Since moving to Oldham, I hadn’t touched a basketball in that time either. So, I’ve had another 10 years of not playing. My daughter has just started. I am convinced she will be much better than I ever was because she is starting out much younger than I did and she will be (thanks to her mother’s genes) relatively tall. But as she began getting back into it, I thought I’d start playing again too. Only this time, I went with more realistic expectations of how good I would be (by which I mean, of course, I expected to be terrible!) Thus it proved to be.
The other thing I forgot about – and I suspect this is only going to get worse and worse – is that not being 18 anymore, the aftermath of playing for the first time having not touched a ball for 10 years is a bit of a killer. I was fine driving home, I was fine walking around the house immediately after playing, I was fine as I had a shower. However, once I sat down and stayed there for a while, my muscles decided to tell me they weren’t, in fact, fine. Everything hurt. The next day was even worse. At the time of writing, I’m a few days on from having played and still walking like bow-legged pig!
I think there are some parallels here with the church. I have mentioned the matter of “church skills” before and won’t rehash what I said there. Suffice to say, much like any sort of sport, you must use them or (as I discovered with basketball) lose them. Unless we keep regularly maintaining the skill (and there are skills involved) of meeting together, one-anothering, sharing life together and caring for people we will simply lose our skills. That is to say nothing of the ordinary, ongoing need to welcome people and keep the practicalities of church life running. We must take serious the need to use them or lose them.
We also need to beware the issues associated with a return after a hiatus. The truth is, the longer you’re away from church the harder it will be to come back. The muscles and skills that you once exercised regularly will have settled into a new mode of existence. Trying to crank the gears and get yourself going again will not necessarily be like riding a bike. There will be skills you once had that simply aren’t there any more. Even those things you have retained, you will find them much harder and less natural now. Worse, you may even begin to feel some significant pain after the first few times of using them again.
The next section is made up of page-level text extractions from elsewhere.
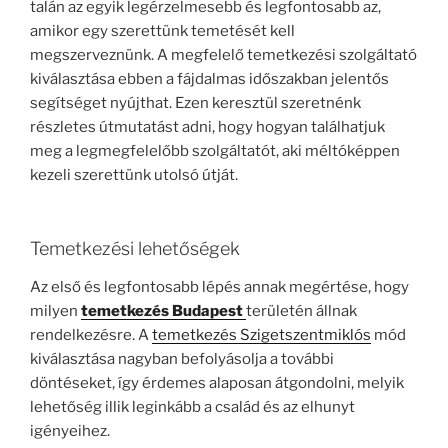
talán az egyik legérzelmesebb és legfontosabb az,
amikor egy szerettünk temetését kell
megszerveznünk. A megfelelő temetkezési szolgáltató
kiválasztása ebben a fájdalmas időszakban jelentős
segítséget nyújthat. Ezen keresztül szeretnénk
részletes útmutatást adni, hogy hogyan találhatjuk
meg a legmegfelelőbb szolgáltatót, aki méltóképpen
kezeli szerettünk utolsó útját.
Temetkezési lehetőségek
Az első és legfontosabb lépés annak megértése, hogy
milyen
temetkezés Budapest
területén állnak
rendelkezésre. A
temetkezés Szigetszentmiklós
mód
kiválasztása nagyban befolyásolja a további
döntéseket, így érdemes alaposan átgondolni, melyik
lehetőség illik leginkább a család és az elhunyt
igényeihez.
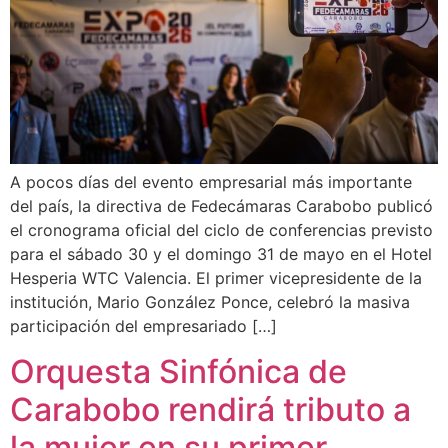
A pocos días del evento empresarial más importante
del país, la directiva de Fedecámaras Carabobo publicó
el cronograma oficial del ciclo de conferencias previsto
para el sábado 30 y el domingo 31 de mayo en el Hotel
Hesperia WTC Valencia. El primer vicepresidente de la
institución, Mario González Ponce, celebró la masiva
participación del empresariado […]
Orquesta Sinfónica de
Carabobo rendirá tributo a
la mujer en su primer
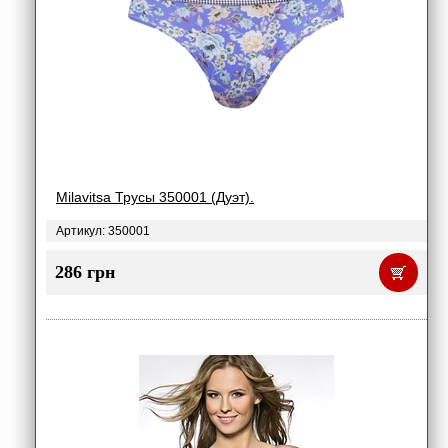
Milavitsa Трусы 350001 (Дуэт).
Артикул: 350001
286 грн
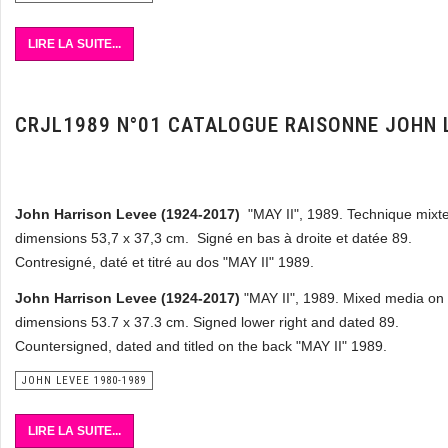
LIRE LA SUITE...
CRJL1989 N°01 CATALOGUE RAISONNE JOHN 
John Harrison Levee (1924-2017)
"MAY II", 1989. Technique mixt
dimensions 53,7 x 37,3 cm. Signé en bas à droite et datée 89.
Contresigné, daté et titré au dos "MAY II" 1989.
John Harrison Levee (1924-2017)
"MAY II", 1989. Mixed media on
dimensions 53.7 x 37.3 cm.
Signed lower right and dated 89.
Countersigned, dated and titled on the back "MAY II" 1989.
JOHN LEVEE 1980-1989
LIRE LA SUITE...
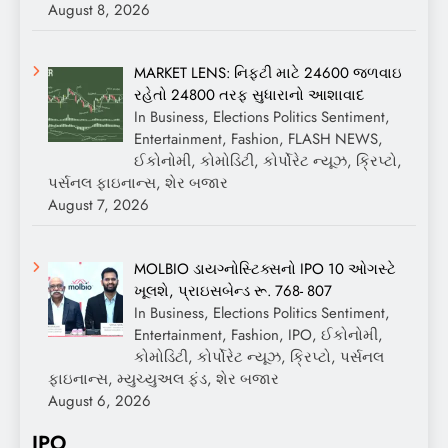
August 8, 2026
MARKET LENS: નિફ્ટી માટે 24600 જળવાઇ
રહેતો 24800 તરફ સુધારાનો આશાવાદ
In Business, Elections Politics Sentiment,
Entertainment, Fashion, FLASH NEWS,
ઈકોનોમી, કોમોડિટી, કોર્પોરેટ ન્યૂઝ, ક્રિપ્ટો,
પર્સનલ ફાઇનાન્સ, શેર બજાર
August 7, 2026
MOLBIO ડાયગ્નોસ્ટિક્સનો IPO 10 ઓગસ્ટે
ખૂલશે, પ્રાઇસબેન્ડ રૂ. 768- 807
In Business, Elections Politics Sentiment,
Entertainment, Fashion, IPO, ઈકોનોમી,
કોમોડિટી, કોર્પોરેટ ન્યૂઝ, ક્રિપ્ટો, પર્સનલ
ફાઇનાન્સ, મ્યુચ્યુઅલ ફંડ, શેર બજાર
August 6, 2026
IPO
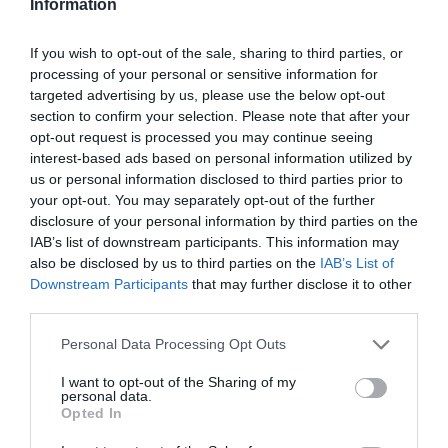
Information
If you wish to opt-out of the sale, sharing to third parties, or
Añadir
VIA Empresa
como fuente preferida
processing of your personal or sensitive information for
de Google de forma gratuita
targeted advertising by us, please use the below opt-out
Mantente informado con las últimas noticias de
actualidad
section to confirm your selection. Please note that after your
ACTIVAR AHORA
opt-out request is processed you may continue seeing
interest-based ads based on personal information utilized by
us or personal information disclosed to third parties prior to
your opt-out. You may separately opt-out of the further
disclosure of your personal information by third parties on the
IAB’s list of downstream participants. This information may
also be disclosed by us to third parties on the
IAB’s List of
Downstream Participants
that may further disclose it to other
third parties.
Personal Data Processing Opt Outs
RELACIONADAS
I want to opt-out of the Sharing of my
personal data.
Opted In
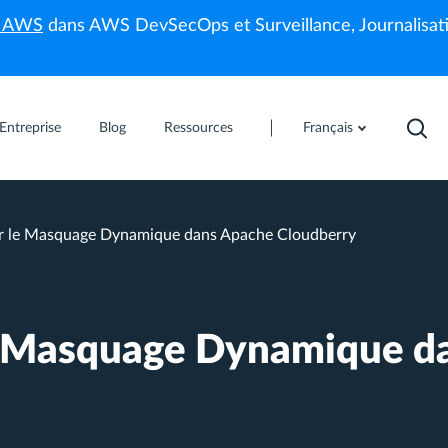
s AWS
dans AWS DevSecOps et Surveillance, Journalisati
Entreprise
Blog
Ressources
Français
 le Masquage Dynamique dans Apache Cloudberry
e Masquage Dynamique d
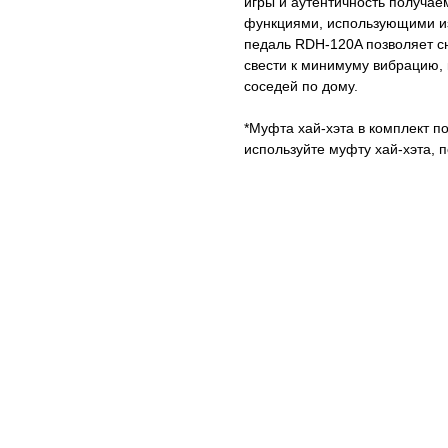
игры и аутентичность получа
функциями, использующими из
педаль RDH-120A позволяет с
свести к минимуму вибрацию, 
соседей по дому.
*Муфта хай-хэта в комплект по
используйте муфту хай-хэта,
Nevertheless, as with any sport you come back to, it does get better! The pains you feel after the early goes begin to subside and become less painful. The skills you haven’t used for many years slowly begin to come back. The more you exercise them, the stronger you get, the more natural they feel and the less you need to recover after putting them into practice.
Of course, the better way is not to take a hiatus at all. If we don’t quit playing in the first place we’ll not have the wrench of starting again. But if we have been away, though we may have to come to terms with things feeling quite different for a time and our being much less good at all the associated stuff than we once were, over time these things will fade away. We will settle back into the old skills, we’ll begin to feel more natural, we’ll not be in pain every time we exercise them but will increasingly find less need for lengthy recovery every time.
I know I have mentioned this before fairly recently, but I mention it again because it is on my mind having just returned to sports myself. And as much pain as I am in moving about right now, as I am suffering the consequences of having not played for a decade, as I embarrass myself with my ineptitude, it is a good reminder to me NOT to do the same to my church life. But it bears saying, if anybody does, there is always a way back. If even a fat, increasingly old man like me can still somehow manage to cope playing basketball again – even if it is hard to get going again right now – there is surely a way back into church life for those who have been away. We shouldn’t pretend it won’t be tough getting back into it (a reminder to those of us in the church not to let it slide), but it is possible and it won’t remain hard forever if you stick with it.

Congratulations on getting back into basketball Steve!